No cabe duda de que el dinero interesaba, y mucho, a Constantino. Si éste alcanzó un nivel de grandeza, con toda la probabilidad fue en el aspecto financiero. Alumno de Diocleciano, aunque no consiguiera aprender de su tutor el arte de delegar la autoridad, no dejó de sobresalir en un arte no menos importante, ya que, para utilizar el término moderno, estabilizó la moneda. El solidus romano, introducido durante su reinado, desempeñó el papel de nuestro dólar a lo largo de más de siete siglos. En este sentido, la transferencia de capital a Bizancio era un movimiento desde el banco hacia la fábrica de moneda.

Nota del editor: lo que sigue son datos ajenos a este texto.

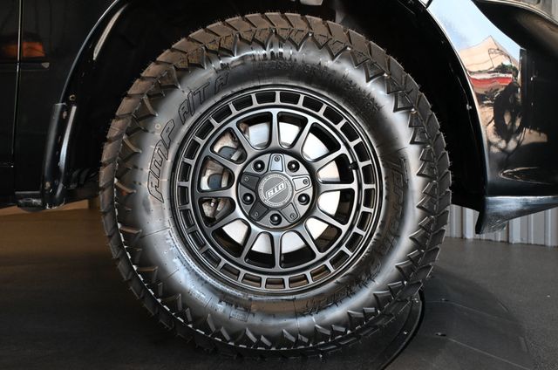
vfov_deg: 35.3
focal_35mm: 38
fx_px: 580
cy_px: 185
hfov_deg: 51.4
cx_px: 279
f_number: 4.2
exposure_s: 1/125
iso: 2200
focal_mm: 25
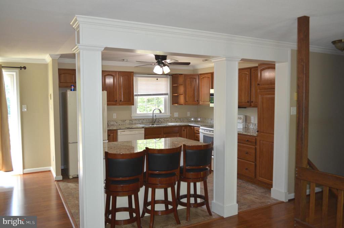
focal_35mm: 30
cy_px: 114
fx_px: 286
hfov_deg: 62.0
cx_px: 172
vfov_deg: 43.4
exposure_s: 1/60
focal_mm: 20
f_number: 4
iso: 400
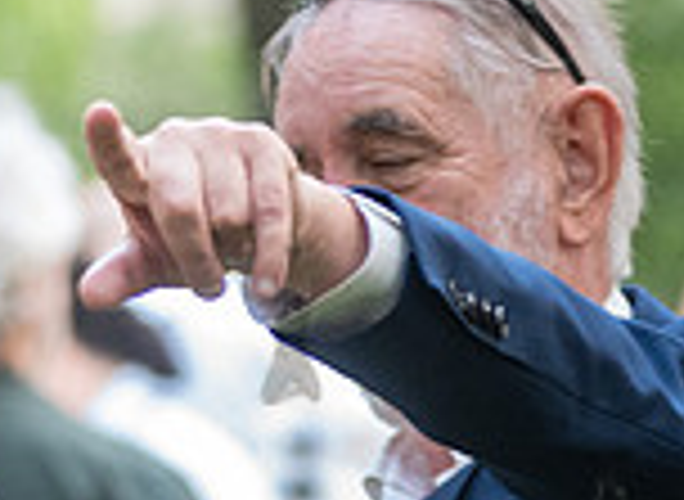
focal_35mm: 480
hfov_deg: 4.1
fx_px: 9396
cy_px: 498
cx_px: -549
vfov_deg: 3.0
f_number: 3.5
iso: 2000
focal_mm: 112
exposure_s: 1/200
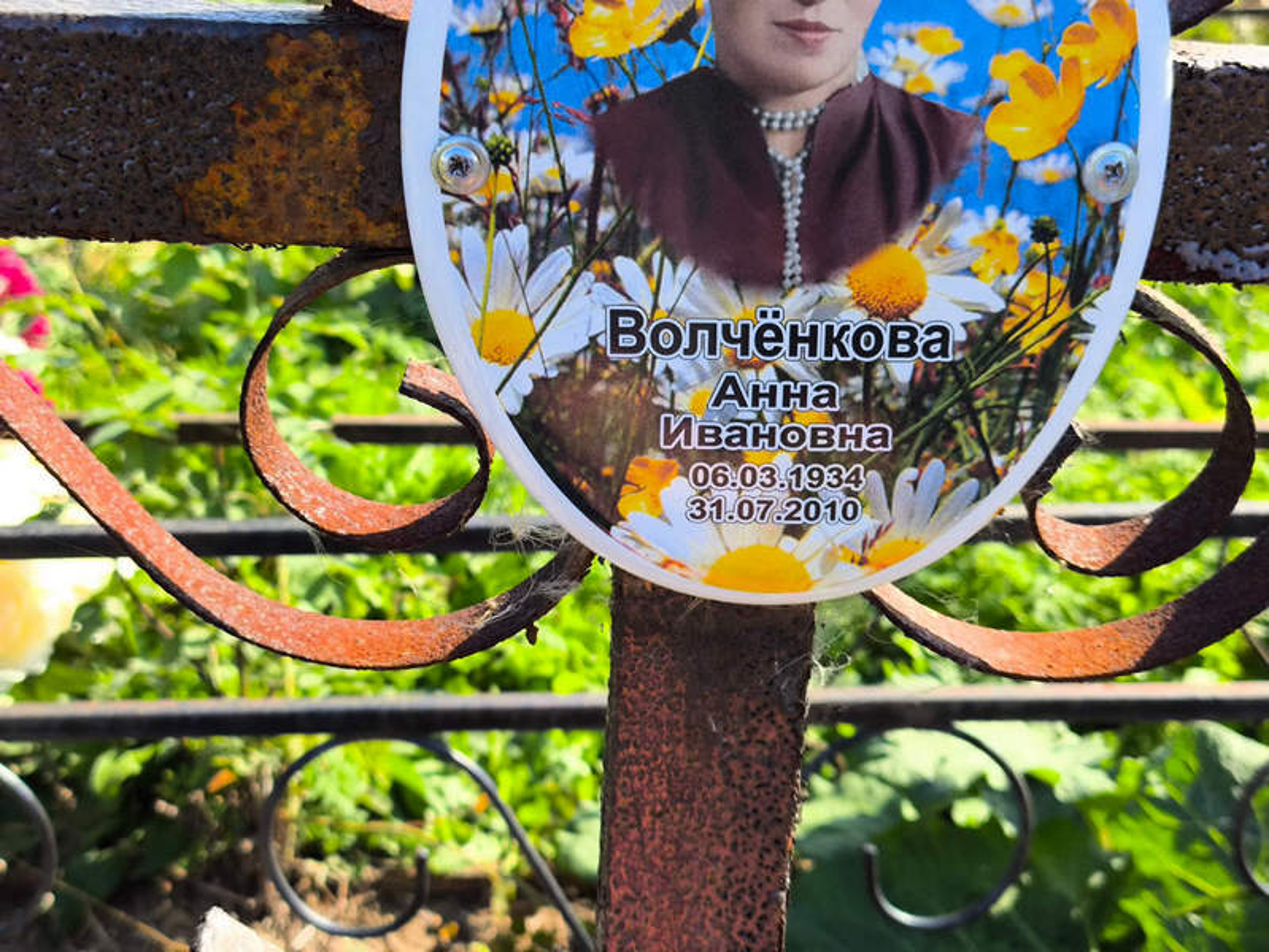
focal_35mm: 50
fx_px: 1834
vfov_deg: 29.1
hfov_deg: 38.2
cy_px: 476
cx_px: 634
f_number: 1.7
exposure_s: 1/391
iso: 50
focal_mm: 4.71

Quizás habría que tener en cuenta que la filantropía de la Iglesia cristiana en aquellos tiempos consistía, si no en una alternativa respecto a la economía estatal, sí al menos en un recurso para una parte considerable de la población, los desposeídos. En gran parte, la popularidad del cristianismo no se basaba tanto en la idea de la igualdad de las almas ante el Señor, como en los frutos tangibles -para los desposeídos- de un sistema organizado de ayuda mutua. Era, a su manera, una combinación de cupones de racionamiento y de Cruz Roja. Ni el neoplatonismo ni el culto de Isis habían organizado nada semejante. En ello, para hablar con franqueza, radicó su error. Cabe reflexionar prolongadamente acerca de lo que ocurría en el corazón y la mente de Constantino con respecto a la fe cristiana, pero como emperador no podía dejar de apreciar la efectividad organizativa y económica de esta Iglesia en particular. Además, la transferencia del capital a los lindes extremos del Imperio transforma tales lindes en el centro, como si dijéramos, e implica un espacio igualmente extenso al otro lado. Sobre el mapa, esto equivale a la India, objeto de todos los sueños imperiales que conocemos, antes y después del nacimiento de Cristo.